One morning when I was 13 years old, I overslept. When I woke up, I had to rush to make it to my first appointment of the day: a babysitting job. I grabbed my clothes and rushed into the bathroom, and started brushing my hair. Then I couldn’t bring my arm down. I stared into my own eyes as my arm moved backwards and my back started to arch; and I lost my balance and fell…into the bathtub. The next thing I knew, I was on a stretcher being carried out to an ambulance parked by the curb in front of our house.
I was given a CAT scan and an EEG, and they found no abnormalities in my brain. I didn’t have any drugs or alcohol in my system (I never was interested in trying any of either; still amn’t), so there wasn’t any external factors that could have triggered the seizure. Over the next six months, I saw four neurologists, went through 2 more CAT scans and 3 more EEGs, had six more seizures, and was put on first salt tablets, then phenobarbitol, then (when that didn’t handle things) both phenobarbitol and dilantin. No cause has ever been found for the seizures’ sudden onset. I have my blood checked every two months to make sure the medication is at theraputic levels. After one attempt to wean me off of all meds which was halted when I had a seizure, I am now just on dilantin. It’s a big change from being on the full cocktail.

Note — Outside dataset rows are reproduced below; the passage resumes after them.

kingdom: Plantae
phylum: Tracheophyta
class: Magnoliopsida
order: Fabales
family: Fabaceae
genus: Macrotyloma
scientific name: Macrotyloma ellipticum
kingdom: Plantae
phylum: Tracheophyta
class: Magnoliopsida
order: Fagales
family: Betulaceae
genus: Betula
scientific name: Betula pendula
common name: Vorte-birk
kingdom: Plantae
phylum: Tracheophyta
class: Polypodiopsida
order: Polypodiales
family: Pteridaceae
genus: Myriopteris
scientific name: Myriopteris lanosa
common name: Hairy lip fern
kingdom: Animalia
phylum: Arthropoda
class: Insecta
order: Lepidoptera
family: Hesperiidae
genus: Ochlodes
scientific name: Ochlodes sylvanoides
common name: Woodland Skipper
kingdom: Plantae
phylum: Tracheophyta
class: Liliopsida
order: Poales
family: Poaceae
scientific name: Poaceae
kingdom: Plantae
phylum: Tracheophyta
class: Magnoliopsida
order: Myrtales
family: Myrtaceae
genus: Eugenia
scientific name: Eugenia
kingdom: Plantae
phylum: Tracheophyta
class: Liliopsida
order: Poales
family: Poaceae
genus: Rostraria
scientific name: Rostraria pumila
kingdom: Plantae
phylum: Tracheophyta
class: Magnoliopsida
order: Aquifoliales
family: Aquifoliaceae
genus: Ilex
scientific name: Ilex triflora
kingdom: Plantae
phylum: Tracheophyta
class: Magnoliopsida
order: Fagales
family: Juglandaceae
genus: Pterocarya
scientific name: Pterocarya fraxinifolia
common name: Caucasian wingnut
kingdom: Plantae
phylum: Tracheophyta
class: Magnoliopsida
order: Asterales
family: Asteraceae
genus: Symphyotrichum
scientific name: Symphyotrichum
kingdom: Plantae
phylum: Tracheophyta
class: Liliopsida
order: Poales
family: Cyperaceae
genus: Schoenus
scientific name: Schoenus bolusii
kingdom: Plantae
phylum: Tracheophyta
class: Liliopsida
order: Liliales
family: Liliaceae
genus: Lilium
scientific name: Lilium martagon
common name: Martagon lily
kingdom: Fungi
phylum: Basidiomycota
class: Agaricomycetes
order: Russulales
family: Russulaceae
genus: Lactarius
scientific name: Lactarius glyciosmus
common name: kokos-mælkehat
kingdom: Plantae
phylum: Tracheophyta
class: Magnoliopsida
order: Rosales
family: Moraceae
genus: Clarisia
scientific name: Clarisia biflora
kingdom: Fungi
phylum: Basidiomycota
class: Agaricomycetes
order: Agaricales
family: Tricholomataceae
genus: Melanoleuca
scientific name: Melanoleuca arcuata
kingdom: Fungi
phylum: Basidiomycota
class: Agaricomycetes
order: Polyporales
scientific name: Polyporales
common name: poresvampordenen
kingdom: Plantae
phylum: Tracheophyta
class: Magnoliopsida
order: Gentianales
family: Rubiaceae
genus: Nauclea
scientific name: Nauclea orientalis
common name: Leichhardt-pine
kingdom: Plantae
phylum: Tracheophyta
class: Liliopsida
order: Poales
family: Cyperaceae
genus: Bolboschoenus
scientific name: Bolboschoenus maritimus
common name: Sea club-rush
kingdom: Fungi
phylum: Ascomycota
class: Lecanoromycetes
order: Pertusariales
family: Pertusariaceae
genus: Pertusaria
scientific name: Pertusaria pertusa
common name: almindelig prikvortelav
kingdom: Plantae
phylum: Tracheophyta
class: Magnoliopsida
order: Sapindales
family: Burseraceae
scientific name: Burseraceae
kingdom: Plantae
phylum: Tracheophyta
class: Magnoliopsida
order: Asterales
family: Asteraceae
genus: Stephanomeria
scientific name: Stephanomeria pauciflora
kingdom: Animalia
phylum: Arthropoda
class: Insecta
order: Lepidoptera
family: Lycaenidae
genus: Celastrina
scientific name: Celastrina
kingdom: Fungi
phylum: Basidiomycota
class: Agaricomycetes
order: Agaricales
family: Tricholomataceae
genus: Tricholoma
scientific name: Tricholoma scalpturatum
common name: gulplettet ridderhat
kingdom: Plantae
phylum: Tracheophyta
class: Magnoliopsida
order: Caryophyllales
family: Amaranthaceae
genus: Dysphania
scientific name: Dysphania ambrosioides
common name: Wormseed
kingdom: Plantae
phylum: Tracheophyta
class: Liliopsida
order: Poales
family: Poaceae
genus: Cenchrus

I went through high school like a normal teen, joining a couple of clubs (band, chess, and science…yes, I was a geek even then. Shut up.), getting my learner’s permit and driver’s license, having slumber parties and going to late movies, all the normal American-teen junk. (Okay, all the normal American-teen-who-is-an-incipient-geek junk.) The only difference was that I took phenobarbitol and dilantin every night. Tegritol wasn’t an option then: it hadn’t finished clinical trials, and my seizures weren’t severe enough to warrant making me into a guinea pig for Eli Lily and their ilk.
My doctors have theorised that it was a hormonal change brought on by puberty; but in that case, they should have stopped entirely by the time I was an adult. I just had another one the other day.
I hate living in fear. Is that dizziness because I’m hungry, or is it prelude to a seizure? Is that clumsiness my natural low-end grace, or an incipient muscular convulsion? Am I making more typos than normal because my mind is writing faster than I can key in my thoughts, or is this a warning sign? Will I be okay to drive my car today, or should I stay off the road — just in case?